As mentioned earlier, just because a key decrypts the one-time pad ciphertext to readable English doesn’t mean it is the correct key. However, when you use the same key for two different messages, you’re giving crucial information to the hacker. If you encrypt two messages using the same key and a hacker finds a key that decrypts the first ciphertext to readable English but decrypts the second message to random garbage text, the hacker will know that the key they found must not be the original key. In fact, it is highly likely that there is only one key that decrypts both messages to English, as you’ll see in the next section.
If the hacker has only one of the two messages, that message is still perfectly encrypted. But we must always assume that all of our encrypted messages are being intercepted by hackers and governments. Otherwise, we wouldn’t bother encrypting messages in the first place. Shannon’s maxim is important to keep in mind: the enemy knows the system! This includes all of your ciphertext.

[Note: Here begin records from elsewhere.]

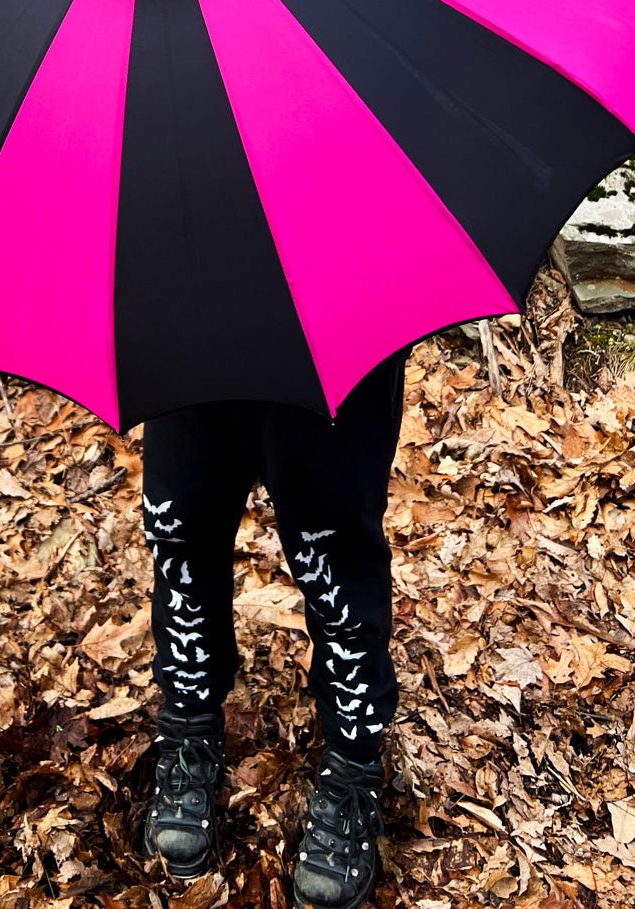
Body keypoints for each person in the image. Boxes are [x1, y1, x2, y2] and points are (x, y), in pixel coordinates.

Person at [138, 350, 409, 909]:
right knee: (181, 527)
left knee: (334, 559)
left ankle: (353, 765)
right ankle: (189, 726)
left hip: (332, 330)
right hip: (185, 322)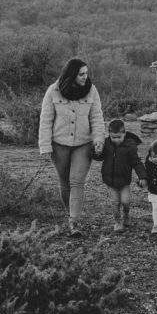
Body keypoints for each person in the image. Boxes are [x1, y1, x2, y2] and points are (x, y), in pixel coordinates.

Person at [38, 58, 106, 237]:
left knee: (77, 181)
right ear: (71, 74)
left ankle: (73, 222)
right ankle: (70, 213)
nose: (85, 77)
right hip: (59, 145)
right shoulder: (53, 91)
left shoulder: (92, 91)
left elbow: (97, 117)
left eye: (86, 73)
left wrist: (99, 138)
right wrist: (45, 147)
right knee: (65, 182)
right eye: (81, 74)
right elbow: (46, 120)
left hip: (83, 144)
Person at [96, 118, 147, 232]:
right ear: (109, 134)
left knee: (125, 201)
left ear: (124, 133)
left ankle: (126, 214)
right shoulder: (106, 144)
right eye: (113, 137)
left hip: (124, 180)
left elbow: (136, 162)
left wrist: (142, 176)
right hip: (110, 180)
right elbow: (99, 157)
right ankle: (117, 222)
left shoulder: (130, 146)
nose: (116, 140)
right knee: (115, 202)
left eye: (119, 137)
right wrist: (96, 151)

You’ve already learned how to break Vigenère ciphers. If we can show that a two-time pad cipher is the same as a Vigenère cipher, we can prove that it’s breakable using the same techniques used to break the Vigenère cipher.
To explain why the two-time pad is hackable just like the Vigenère cipher, let’s review how the Vigenère cipher works when it encrypts a message that is longer than the key. When we run out of letters in the key to encrypt with, we go back to the first letter of the key and continue encrypting. For example, to encrypt a 20-letter message like BLUE IODINE INBOUND CAT with a 10-letter key such as YZNMPZXYXY, the first 10 letters (BLUE IODINE) are encrypted with YZNMPZXYXY, and then the next 10 letters (INBOUND CAT) are also encrypted with YZNMPZXYXY. Figure 21-3 shows this wraparound effect.

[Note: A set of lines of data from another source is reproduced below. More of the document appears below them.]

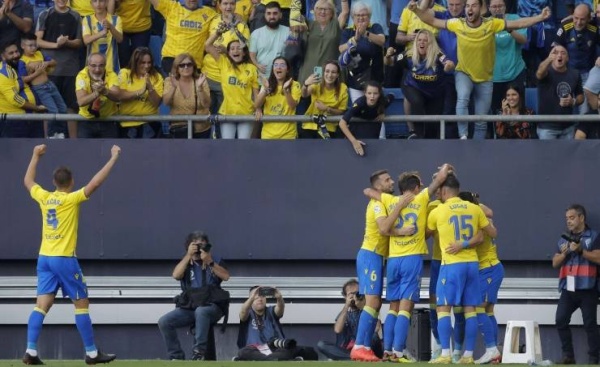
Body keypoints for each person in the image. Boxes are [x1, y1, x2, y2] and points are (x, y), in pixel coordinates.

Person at [21, 143, 120, 365]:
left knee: (41, 305)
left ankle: (31, 351)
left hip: (44, 258)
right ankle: (92, 353)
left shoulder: (45, 197)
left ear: (54, 183)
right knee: (81, 303)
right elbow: (95, 183)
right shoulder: (70, 199)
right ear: (71, 182)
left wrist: (35, 155)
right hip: (64, 259)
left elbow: (28, 182)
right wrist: (113, 158)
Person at [408, 0, 551, 139]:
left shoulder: (492, 23)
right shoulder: (457, 24)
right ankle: (463, 135)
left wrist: (540, 17)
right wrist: (416, 10)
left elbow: (519, 23)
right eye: (468, 6)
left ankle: (477, 148)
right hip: (464, 72)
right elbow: (431, 21)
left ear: (481, 8)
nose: (470, 9)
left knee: (481, 120)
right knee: (463, 97)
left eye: (474, 5)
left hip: (485, 77)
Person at [365, 165, 451, 362]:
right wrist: (445, 168)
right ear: (415, 188)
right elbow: (438, 182)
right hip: (412, 260)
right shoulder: (420, 199)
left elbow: (368, 191)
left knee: (393, 307)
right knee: (405, 307)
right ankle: (398, 351)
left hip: (393, 260)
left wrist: (374, 191)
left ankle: (387, 350)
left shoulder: (390, 199)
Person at [426, 174, 497, 364]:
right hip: (472, 264)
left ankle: (446, 354)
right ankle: (467, 355)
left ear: (443, 190)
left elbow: (427, 233)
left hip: (450, 264)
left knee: (443, 308)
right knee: (470, 309)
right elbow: (488, 232)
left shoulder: (438, 211)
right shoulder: (475, 209)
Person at [348, 170, 416, 362]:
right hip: (370, 255)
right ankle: (360, 346)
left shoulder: (381, 199)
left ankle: (364, 347)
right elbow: (383, 228)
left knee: (375, 303)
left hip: (376, 257)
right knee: (372, 302)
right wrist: (402, 230)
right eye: (387, 180)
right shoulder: (378, 204)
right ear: (378, 186)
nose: (391, 182)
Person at [158, 231, 230, 361]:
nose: (198, 246)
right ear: (189, 246)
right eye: (195, 243)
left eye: (202, 243)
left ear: (208, 246)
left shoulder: (216, 260)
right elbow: (176, 275)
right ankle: (176, 357)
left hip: (212, 306)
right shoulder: (186, 262)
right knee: (164, 322)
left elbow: (226, 276)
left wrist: (210, 262)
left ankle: (199, 353)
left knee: (201, 311)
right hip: (190, 307)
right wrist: (188, 255)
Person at [457, 191, 503, 364]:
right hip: (489, 268)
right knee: (489, 310)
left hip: (489, 268)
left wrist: (462, 244)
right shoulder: (480, 214)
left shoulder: (476, 217)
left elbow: (485, 235)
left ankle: (491, 349)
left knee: (478, 308)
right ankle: (494, 353)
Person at [552, 204, 600, 365]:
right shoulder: (563, 238)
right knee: (560, 320)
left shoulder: (594, 236)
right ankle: (568, 356)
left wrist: (580, 251)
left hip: (588, 287)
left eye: (572, 218)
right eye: (567, 219)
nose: (569, 222)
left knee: (590, 324)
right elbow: (555, 263)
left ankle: (594, 358)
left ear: (581, 218)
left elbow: (599, 258)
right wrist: (566, 252)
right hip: (569, 288)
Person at [384, 30, 455, 139]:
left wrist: (448, 66)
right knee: (417, 101)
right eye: (419, 40)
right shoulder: (409, 54)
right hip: (413, 86)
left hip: (435, 92)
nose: (422, 43)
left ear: (430, 43)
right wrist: (388, 56)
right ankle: (417, 134)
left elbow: (449, 63)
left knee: (433, 125)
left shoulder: (438, 54)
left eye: (425, 41)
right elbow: (389, 62)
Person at [35, 0, 83, 139]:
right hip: (49, 70)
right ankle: (48, 141)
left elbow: (79, 41)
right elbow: (38, 41)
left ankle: (73, 143)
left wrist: (67, 42)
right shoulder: (45, 14)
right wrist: (57, 45)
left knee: (71, 107)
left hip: (70, 69)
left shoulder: (76, 16)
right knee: (48, 106)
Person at [236, 286, 319, 361]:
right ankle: (282, 360)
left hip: (276, 348)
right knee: (243, 352)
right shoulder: (248, 313)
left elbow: (280, 308)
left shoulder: (271, 311)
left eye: (262, 296)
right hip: (255, 349)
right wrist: (251, 298)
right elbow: (243, 312)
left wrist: (279, 298)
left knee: (309, 352)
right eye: (255, 297)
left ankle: (266, 360)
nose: (259, 299)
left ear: (265, 299)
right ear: (250, 299)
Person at [205, 36, 259, 139]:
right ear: (228, 53)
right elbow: (208, 46)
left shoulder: (251, 68)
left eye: (239, 48)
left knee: (243, 146)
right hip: (227, 113)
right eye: (232, 48)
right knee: (228, 145)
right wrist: (218, 33)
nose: (235, 50)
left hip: (246, 113)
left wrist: (258, 109)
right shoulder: (224, 63)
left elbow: (256, 93)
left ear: (244, 52)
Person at [317, 279, 383, 360]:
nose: (355, 296)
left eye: (357, 293)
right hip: (347, 351)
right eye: (351, 294)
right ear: (345, 296)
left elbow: (376, 330)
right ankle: (355, 357)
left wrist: (362, 306)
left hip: (368, 348)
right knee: (322, 345)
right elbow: (337, 330)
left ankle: (358, 356)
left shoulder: (369, 310)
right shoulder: (344, 313)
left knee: (374, 336)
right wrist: (346, 306)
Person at [203, 0, 250, 114]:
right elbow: (204, 44)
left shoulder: (241, 25)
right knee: (205, 114)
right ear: (219, 5)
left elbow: (245, 50)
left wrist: (226, 51)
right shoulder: (212, 20)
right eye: (225, 3)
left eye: (232, 3)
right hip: (208, 74)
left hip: (227, 76)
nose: (228, 7)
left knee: (222, 116)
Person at [18, 33, 67, 139]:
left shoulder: (40, 53)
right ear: (23, 46)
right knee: (53, 110)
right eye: (30, 45)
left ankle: (61, 132)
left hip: (49, 84)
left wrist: (47, 63)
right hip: (39, 88)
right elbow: (23, 80)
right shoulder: (22, 61)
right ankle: (51, 134)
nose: (33, 48)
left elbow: (54, 62)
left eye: (35, 45)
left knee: (63, 108)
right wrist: (37, 72)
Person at [150, 0, 216, 74]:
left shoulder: (210, 13)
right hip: (171, 59)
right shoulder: (172, 7)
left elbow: (225, 16)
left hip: (194, 63)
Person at [552, 4, 597, 114]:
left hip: (587, 74)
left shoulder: (595, 29)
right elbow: (555, 49)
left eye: (582, 19)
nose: (578, 22)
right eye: (576, 18)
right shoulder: (565, 27)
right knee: (566, 108)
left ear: (588, 18)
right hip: (568, 74)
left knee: (584, 111)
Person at [338, 1, 384, 102]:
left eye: (364, 15)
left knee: (374, 111)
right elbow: (341, 48)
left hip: (375, 78)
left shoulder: (375, 27)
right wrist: (355, 39)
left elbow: (381, 40)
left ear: (369, 16)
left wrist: (366, 33)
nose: (361, 17)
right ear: (353, 17)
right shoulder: (348, 31)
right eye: (357, 15)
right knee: (358, 110)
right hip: (355, 80)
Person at [0, 40, 46, 138]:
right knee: (17, 152)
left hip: (27, 119)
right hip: (13, 122)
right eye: (11, 53)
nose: (16, 55)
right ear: (3, 56)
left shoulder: (14, 68)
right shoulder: (4, 72)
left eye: (16, 51)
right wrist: (37, 108)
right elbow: (15, 99)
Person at [535, 45, 583, 139]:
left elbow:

Figure 21-3: The Vigenère cipher’s wraparound effect
Using the one-time pad cipher, let’s say the 10-letter message BLUE IODINE is encrypted using the one-time pad key YZNMPZXYXY. Then the cryptographer makes the mistake of encrypting a second 10-letter message, INBOUND CAT, with the same one-time pad key, YZNMPZXYXY, as shown in Figure 21-4.
Figure 21-4: Encrypting plaintext using a one-time pad produces the same ciphertext as the Vigenère cipher.
When we compare the ciphertext of the Vigenère cipher shown in Figure 21-3 (ZKHQXNAGKCGMOAJMAAXR) to the ciphertexts of the one-time pad cipher shown in Figure 21-4 (ZKHQXNAGKC GMOAJMAAXR), we can see they are exactly the same. This means that because the two-time pad cipher has the same properties as the Vigenère cipher, we can use the same techniques to hack it!
In short, a one-time pad is a way to make Vigenère cipher encryptions invulnerable to hacking by using a key that has the same length as the message, is truly random, and is used only once. When these three conditions are met, it’s impossible to break the one-time pad. However, because it’s so inconvenient to use, it’s not used for everyday encryption. Usually, the one-time pad is distributed in person and contains a list of keys. But be sure this list doesn’t fall into the wrong hands!